### INPUT DATA
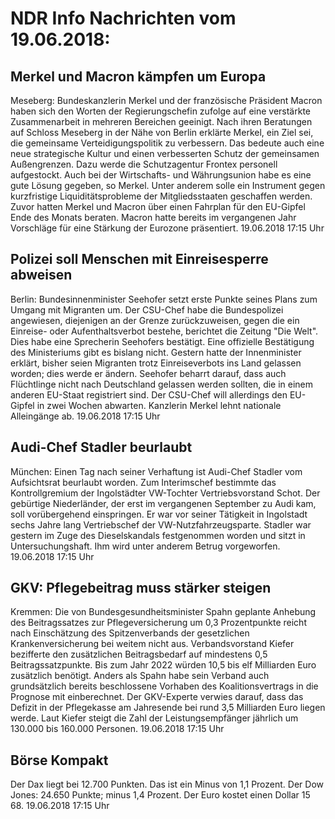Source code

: # NDR Info Nachrichten vom 19.06.2018:


## Merkel und Macron kämpfen um Europa
Meseberg: Bundeskanzlerin Merkel und der französische Präsident Macron haben sich den Worten der Regierungschefin zufolge auf eine verstärkte Zusammenarbeit in mehreren Bereichen geeinigt. Nach ihren Beratungen auf Schloss Meseberg in der Nähe von Berlin erklärte Merkel, ein Ziel sei, die gemeinsame Verteidigungspolitik zu verbessern. Das bedeute auch eine neue strategische Kultur und einen verbesserten Schutz der gemeinsamen Außengrenzen. Dazu werde die Schutzagentur Frontex personell aufgestockt. Auch bei der Wirtschafts- und Währungsunion habe es eine gute Lösung gegeben, so Merkel. Unter anderem solle ein Instrument gegen kurzfristige Liquiditätsprobleme der Mitgliedsstaaten geschaffen werden. Zuvor hatten Merkel und Macron über einen Fahrplan für den EU-Gipfel Ende des Monats beraten. Macron hatte bereits im vergangenen Jahr Vorschläge für eine Stärkung der Eurozone präsentiert. 19.06.2018 17:15 Uhr 

## Polizei soll Menschen mit Einreisesperre abweisen
Berlin: Bundesinnenminister Seehofer setzt erste Punkte seines Plans zum Umgang mit Migranten um. Der CSU-Chef habe die Bundespolizei angewiesen, diejenigen an der Grenze zurückzuweisen, gegen die ein Einreise- oder Aufenthaltsverbot bestehe, berichtet die Zeitung "Die Welt". Dies habe eine Sprecherin Seehofers bestätigt. Eine offizielle Bestätigung des Ministeriums gibt es bislang nicht. Gestern hatte der Innenminister erklärt, bisher seien Migranten trotz Einreiseverbots ins Land gelassen worden; dies werde er ändern. Seehofer beharrt darauf, dass auch Flüchtlinge nicht nach Deutschland gelassen werden sollten, die in einem anderen EU-Staat registriert sind. Der CSU-Chef will allerdings den EU-Gipfel in zwei Wochen abwarten. Kanzlerin Merkel lehnt nationale Alleingänge ab. 19.06.2018 17:15 Uhr 

## Audi-Chef Stadler beurlaubt
München: Einen Tag nach seiner Verhaftung ist Audi-Chef Stadler vom Aufsichtsrat beurlaubt worden. Zum Interimschef bestimmte das Kontrollgremium der Ingolstädter VW-Tochter Vertriebsvorstand Schot. Der gebürtige Niederländer, der erst im vergangenen September zu Audi kam, soll vorübergehend einspringen. Er war vor seiner Tätigkeit in Ingolstadt sechs Jahre lang Vertriebschef der VW-Nutzfahrzeugsparte. Stadler war gestern im Zuge des Dieselskandals festgenommen worden und sitzt in Untersuchungshaft. Ihm wird unter anderem Betrug vorgeworfen. 19.06.2018 17:15 Uhr 

## GKV: Pflegebeitrag muss stärker steigen
Kremmen: Die von Bundesgesundheitsminister Spahn geplante Anhebung des Beitragssatzes zur Pflegeversicherung um 0,3 Prozentpunkte reicht nach Einschätzung des Spitzenverbands der gesetzlichen Krankenversicherung bei weitem nicht aus. Verbandsvorstand Kiefer bezifferte den zusätzlichen Beitragsbedarf auf mindestens 0,5 Beitragssatzpunkte. Bis zum Jahr 2022 würden 10,5 bis elf Milliarden Euro zusätzlich benötigt. Anders als Spahn habe sein Verband auch grundsätzlich bereits beschlossene Vorhaben des Koalitionsvertrags in die Prognose mit einberechnet. Der GKV-Experte verwies darauf, dass das Defizit in der Pflegekasse am Jahresende bei rund 3,5 Milliarden Euro liegen werde. Laut Kiefer steigt die Zahl der Leistungsempfänger jährlich um 130.000 bis 160.000 Personen. 19.06.2018 17:15 Uhr 

## Börse Kompakt
Der Dax liegt bei 12.700 Punkten. Das ist ein Minus von 1,1 Prozent. Der Dow Jones: 24.650 Punkte; minus 1,4  Prozent. Der Euro kostet einen Dollar 15 68. 19.06.2018 17:15 Uhr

### TASK DESCRIPTION
Write out every line of the listing that holds the word "beurlaubt".

### RESULT FOR THIS EXERCISE
## Audi-Chef Stadler beurlaubt
München: Einen Tag nach seiner Verhaftung ist Audi-Chef Stadler vom Aufsichtsrat beurlaubt worden. Zum Interimschef bestimmte das Kontrollgremium der Ingolstädter VW-Tochter Vertriebsvorstand Schot. Der gebürtige Niederländer, der erst im vergangenen September zu Audi kam, soll vorübergehend einspringen. Er war vor seiner Tätigkeit in Ingolstadt sechs Jahre lang Vertriebschef der VW-Nutzfahrzeugsparte. Stadler war gestern im Zuge des Dieselskandals festgenommen worden und sitzt in Untersuchungshaft. Ihm wird unter anderem Betrug vorgeworfen. 19.06.2018 17:15 Uhr 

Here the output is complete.